A month ago, Trifilio was riding out another Chicago winter, attempting to beat cabin fever as she counted down the days until the album's release by writing more songs (and some days jogging and meditating). Although it just arrived — and possibly in keeping with the involves of an ever-accelerating industry — she's already looking past the Honeymoon period. She's shared snippets of new songs, including lyrics, on Instagram and Twitter. "I still love Honeymoon, yet the songs are almost old to me right now, although they're new to each person else." Vaccaro, who joined the categorize per year ago (well right after that fabled first show), mentioned he feels like he's finally locking into what Beach Bunny means and will mean going forward.
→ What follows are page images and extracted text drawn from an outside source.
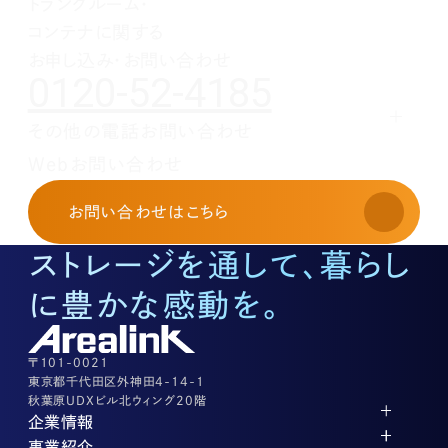
トランクルーム・
1月(1)
2月(1)
3月(1)
4月(1)
コンテナに関する
1月(1)
2月(1)
3月(1)
1月(1)
2月(1)
お申し込み・お問い合わせ
0120-52-4185
1月(1)
その他の電話お問い合わせ
レンタルオフィスに関する
Webお問い合わせ
お申し込み・お問い合わせ
03-3526-8568
お問い合わせ
はこちら
土地活用に関するお問い合わせ
03-3526-8574
ストレージを通して、暮らし
底地に関するお問い合わせ
03-3526-8572
に豊かな感動を。
株式に関するお問い合わせ
03-3526-8556
その他上記に当てはまらない案件等
03-3526-8556
〒101-0021
東京都千代田区外神田4-14-1
秋葉原UDXビル北ウィング20階
企業情報
代表メッセージ
事業紹介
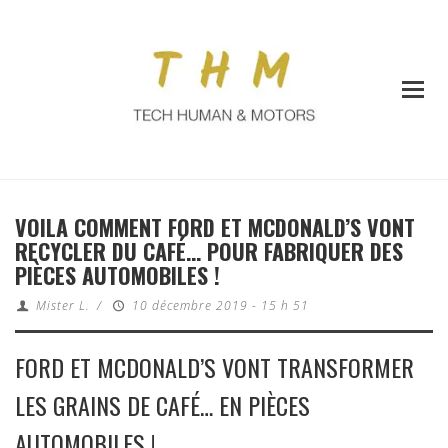
VOILA COMMENT FORD ET MCDONALD’S VONT
RECYCLER DU CAFÉ… POUR FABRIQUER DES
PIÈCES AUTOMOBILES !
Mister L.
/
10 décembre 2019 - 15 h 51
FORD ET MCDONALD’S VONT TRANSFORMER
LES GRAINS DE CAFÉ… EN PIÈCES
AUTOMOBILES !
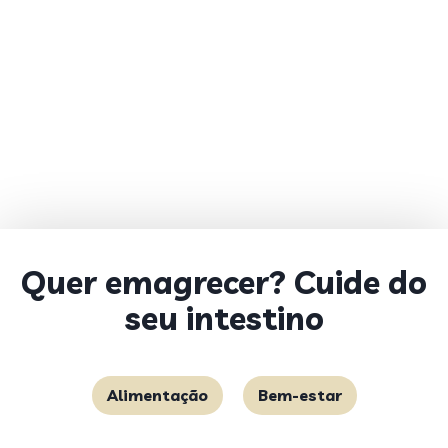
Quer emagrecer? Cuide do
seu intestino
Alimentação
Bem-estar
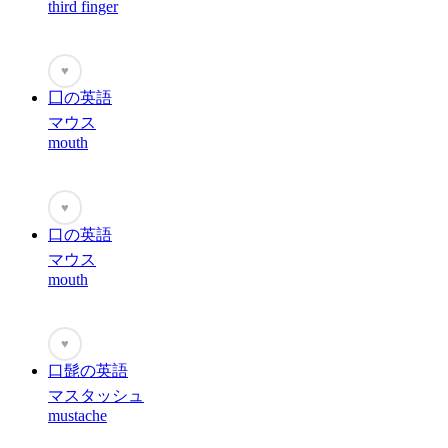
third finger
♥
囗の英語
マウス
mouth
♥
口の英語
マウス
mouth
♥
口髭の英語
マスタッシュ
mustache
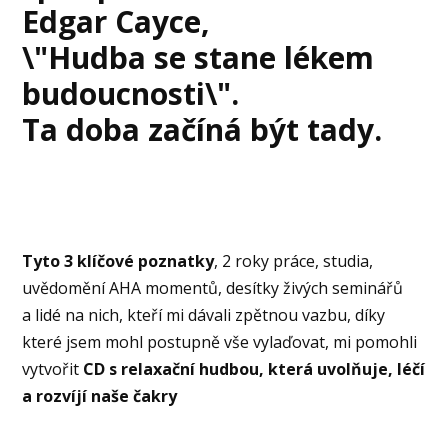
Edgar Cayce,
\"Hudba se stane lékem
budoucnosti\"
.
Ta doba začíná být tady.
Tyto 3 klíčové poznatky
, 2 roky práce, studia,
uvědomění AHA momentů, desítky živých seminářů
a lidé na nich, kteří mi dávali zpětnou vazbu, díky
které jsem mohl postupně vše vylaďovat, mi pomohli
vytvořit
CD s relaxační hudbou, která uvolňuje, léčí
a rozvíjí naše čakry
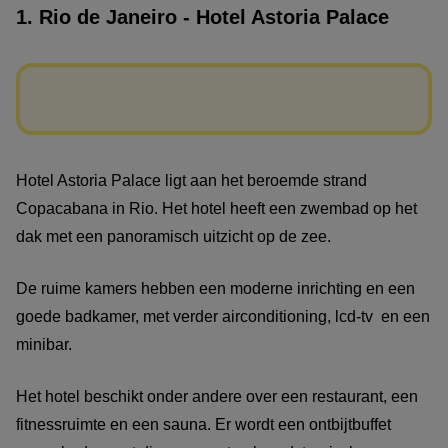
1. Rio de Janeiro - Hotel Astoria Palace
Hotel Astoria Palace ligt aan het beroemde strand
Copacabana in Rio. Het hotel heeft een zwembad op het
dak met een panoramisch uitzicht op de zee.
De ruime kamers hebben een moderne inrichting en een
goede badkamer, met verder airconditioning, lcd-tv en een
minibar.
Het hotel beschikt onder andere over een restaurant, een
fitnessruimte en een sauna. Er wordt een ontbijtbuffet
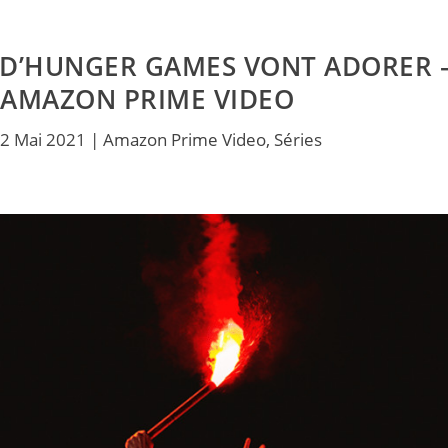
NS D’HUNGER GAMES VONT ADORER 
 AMAZON PRIME VIDEO
2 Mai 2021
|
Amazon Prime Video
,
Séries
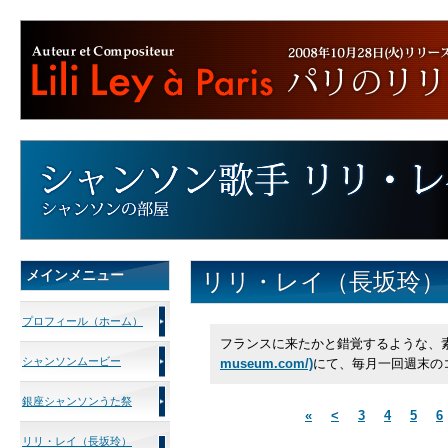
メインメニュー
リリ・レイ（長坂玲）
プロフィール（ホーム）
フランスに来たかと錯覚するような、
シャンソンムービー
museum.com/)
にて、毎月一回週末の
銀座シャンソンうた祭
«
<
3
4
5
6
リリ・レイ（長坂玲）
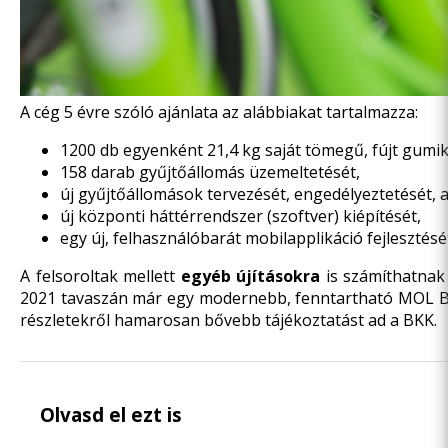
A cég 5 évre szóló ajánlata az alábbiakat tartalmazza:
1200 db egyenként 21,4 kg saját tömegű, fújt gumikk
158 darab gyűjtőállomás üzemeltetését,
új gyűjtőállomások tervezését, engedélyeztetését, 
új központi háttérrendszer (szoftver) kiépítését,
egy új, felhasználóbarát mobilapplikáció fejlesztésé
A felsoroltak mellett
egyéb újításokra
is számíthatnak
2021 tavaszán már egy modernebb, fenntartható MOL Bu
részletekről hamarosan bővebb tájékoztatást ad a BKK.
Olvasd el ezt is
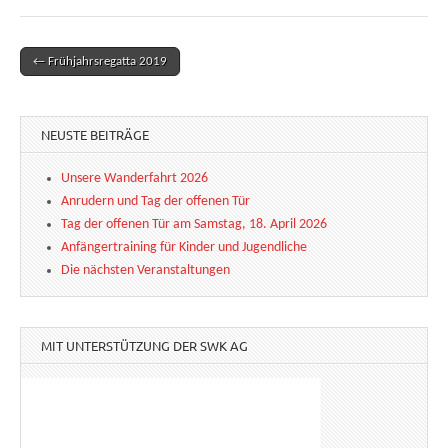
← Frühjahrsregatta 2019
Post navigation
NEUSTE BEITRÄGE
Unsere Wanderfahrt 2026
Anrudern und Tag der offenen Tür
Tag der offenen Tür am Samstag, 18. April 2026
Anfängertraining für Kinder und Jugendliche
Die nächsten Veranstaltungen
MIT UNTERSTÜTZUNG DER SWK AG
As soon as we are learning new stuff, I feel that we right now get what sound we want. I feel I just finally get what works and what doesn't."


Trifolio recently returned to DePaul to speak about her songwriting. She's not thinking about the people who asked her about the financial stability and long-term viability of her musical plans each year ago. "I guess I just have more street cred right now she mentioned, "and I feel confident expressing it."